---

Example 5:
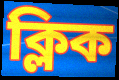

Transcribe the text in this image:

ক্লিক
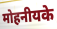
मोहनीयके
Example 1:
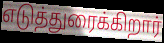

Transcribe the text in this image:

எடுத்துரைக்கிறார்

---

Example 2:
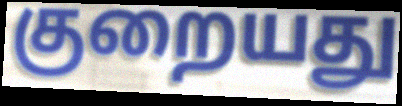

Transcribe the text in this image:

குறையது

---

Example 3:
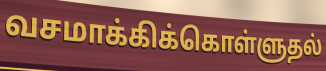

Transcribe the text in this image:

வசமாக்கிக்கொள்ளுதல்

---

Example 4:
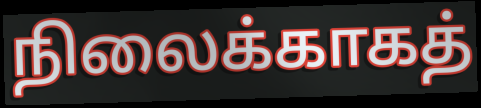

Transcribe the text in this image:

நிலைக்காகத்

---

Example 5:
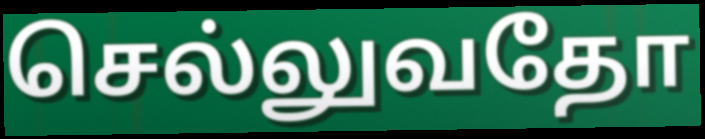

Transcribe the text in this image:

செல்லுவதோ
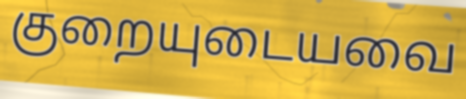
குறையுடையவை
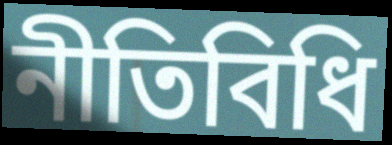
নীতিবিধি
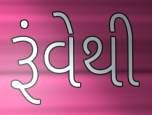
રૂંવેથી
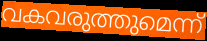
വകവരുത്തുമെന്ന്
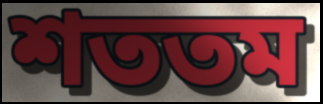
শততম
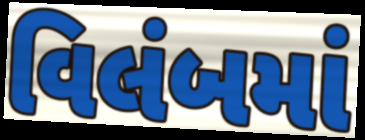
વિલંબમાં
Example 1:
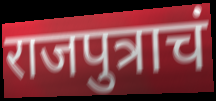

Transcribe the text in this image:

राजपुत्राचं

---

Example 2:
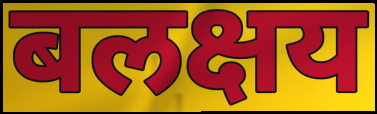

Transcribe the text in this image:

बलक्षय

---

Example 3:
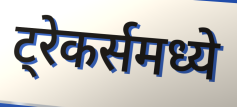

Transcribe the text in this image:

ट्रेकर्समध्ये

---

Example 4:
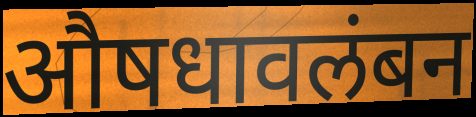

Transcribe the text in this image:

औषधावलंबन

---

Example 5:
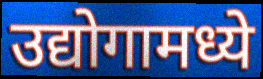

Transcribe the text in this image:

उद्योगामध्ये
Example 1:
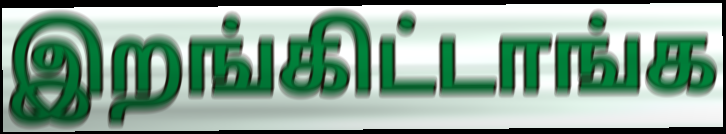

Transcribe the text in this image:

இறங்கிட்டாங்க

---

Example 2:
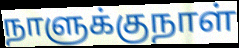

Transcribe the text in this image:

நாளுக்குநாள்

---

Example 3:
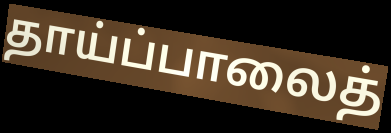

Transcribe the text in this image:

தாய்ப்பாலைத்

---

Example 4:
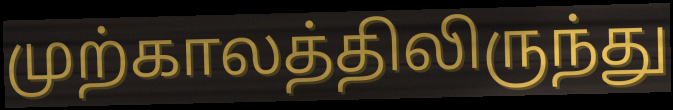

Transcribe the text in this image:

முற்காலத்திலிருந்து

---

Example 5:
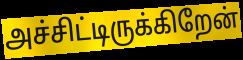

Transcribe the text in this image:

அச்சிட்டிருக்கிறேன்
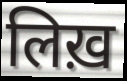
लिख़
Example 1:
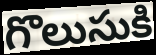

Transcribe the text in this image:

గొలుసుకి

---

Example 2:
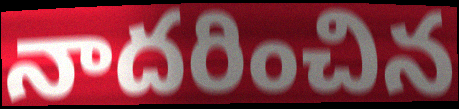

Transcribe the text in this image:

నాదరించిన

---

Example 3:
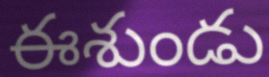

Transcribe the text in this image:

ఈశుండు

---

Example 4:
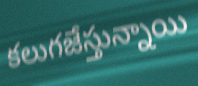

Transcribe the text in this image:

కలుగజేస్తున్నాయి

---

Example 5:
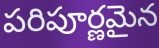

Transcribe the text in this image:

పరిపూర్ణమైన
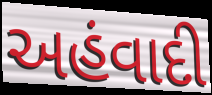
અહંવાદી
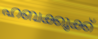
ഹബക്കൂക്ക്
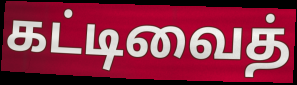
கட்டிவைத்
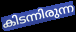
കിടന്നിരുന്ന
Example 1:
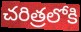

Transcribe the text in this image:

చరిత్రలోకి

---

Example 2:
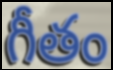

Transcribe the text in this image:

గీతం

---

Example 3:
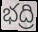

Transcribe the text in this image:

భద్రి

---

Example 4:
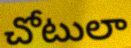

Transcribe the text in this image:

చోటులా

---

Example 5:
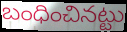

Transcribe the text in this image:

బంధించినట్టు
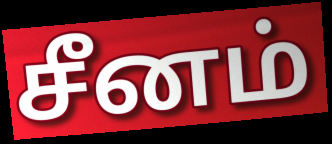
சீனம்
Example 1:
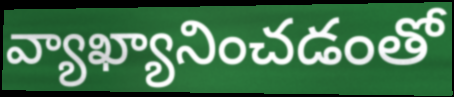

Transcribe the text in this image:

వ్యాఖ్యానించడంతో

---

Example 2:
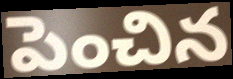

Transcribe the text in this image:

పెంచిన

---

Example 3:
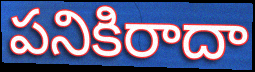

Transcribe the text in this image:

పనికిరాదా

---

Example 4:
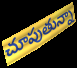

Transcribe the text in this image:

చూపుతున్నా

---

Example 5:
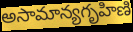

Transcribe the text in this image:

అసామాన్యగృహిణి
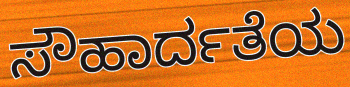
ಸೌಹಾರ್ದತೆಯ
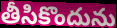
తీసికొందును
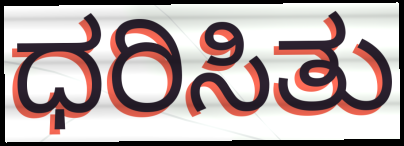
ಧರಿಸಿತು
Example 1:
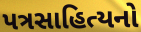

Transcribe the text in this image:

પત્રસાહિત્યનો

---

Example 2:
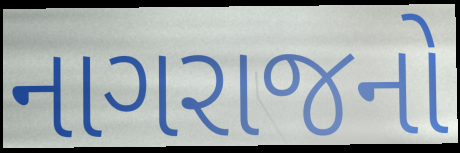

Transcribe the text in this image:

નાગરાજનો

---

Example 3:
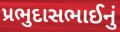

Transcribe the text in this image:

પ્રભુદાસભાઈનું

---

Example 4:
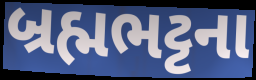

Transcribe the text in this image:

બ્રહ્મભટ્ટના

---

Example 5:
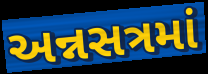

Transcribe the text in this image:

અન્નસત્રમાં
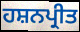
☆ ☆ ☆
WHAT YOU ARE ASKED TO DO: Please output the entire listing above verbatim and omit its images.

RESPONSE FOR THIS EXERCISE:
---

Example 5:

Transcribe the text in this image:

ক্লিক
मोहनीयके
Example 1:

Transcribe the text in this image:

எடுத்துரைக்கிறார்

---

Example 2:

Transcribe the text in this image:

குறையது

---

Example 3:

Transcribe the text in this image:

வசமாக்கிக்கொள்ளுதல்

---

Example 4:

Transcribe the text in this image:

நிலைக்காகத்

---

Example 5:

Transcribe the text in this image:

செல்லுவதோ
குறையுடையவை
নীতিবিধি
રૂંવેથી
വകവരുത്തുമെന്ന്
শততম
વિલંબમાં
Example 1:

Transcribe the text in this image:

राजपुत्राचं

---

Example 2:

Transcribe the text in this image:

बलक्षय

---

Example 3:

Transcribe the text in this image:

ट्रेकर्समध्ये

---

Example 4:

Transcribe the text in this image:

औषधावलंबन

---

Example 5:

Transcribe the text in this image:

उद्योगामध्ये
Example 1:

Transcribe the text in this image:

இறங்கிட்டாங்க

---

Example 2:

Transcribe the text in this image:

நாளுக்குநாள்

---

Example 3:

Transcribe the text in this image:

தாய்ப்பாலைத்

---

Example 4:

Transcribe the text in this image:

முற்காலத்திலிருந்து

---

Example 5:

Transcribe the text in this image:

அச்சிட்டிருக்கிறேன்
लिख़
Example 1:

Transcribe the text in this image:

గొలుసుకి

---

Example 2:

Transcribe the text in this image:

నాదరించిన

---

Example 3:

Transcribe the text in this image:

ఈశుండు

---

Example 4:

Transcribe the text in this image:

కలుగజేస్తున్నాయి

---

Example 5:

Transcribe the text in this image:

పరిపూర్ణమైన
અહંવાદી
ഹബക്കൂക്ക്
கட்டிவைத்
കിടന്നിരുന്ന
Example 1:

Transcribe the text in this image:

చరిత్రలోకి

---

Example 2:

Transcribe the text in this image:

గీతం

---

Example 3:

Transcribe the text in this image:

భద్రి

---

Example 4:

Transcribe the text in this image:

చోటులా

---

Example 5:

Transcribe the text in this image:

బంధించినట్టు
சீனம்
Example 1:

Transcribe the text in this image:

వ్యాఖ్యానించడంతో

---

Example 2:

Transcribe the text in this image:

పెంచిన

---

Example 3:

Transcribe the text in this image:

పనికిరాదా

---

Example 4:

Transcribe the text in this image:

చూపుతున్నా

---

Example 5:

Transcribe the text in this image:

అసామాన్యగృహిణి
ಸೌಹಾರ್ದತೆಯ
తీసికొందును
ಧರಿಸಿತು
Example 1:

Transcribe the text in this image:

પત્રસાહિત્યનો

---

Example 2:

Transcribe the text in this image:

નાગરાજનો

---

Example 3:

Transcribe the text in this image:

પ્રભુદાસભાઈનું

---

Example 4:

Transcribe the text in this image:

બ્રહ્મભટ્ટના

---

Example 5:

Transcribe the text in this image:

અન્નસત્રમાં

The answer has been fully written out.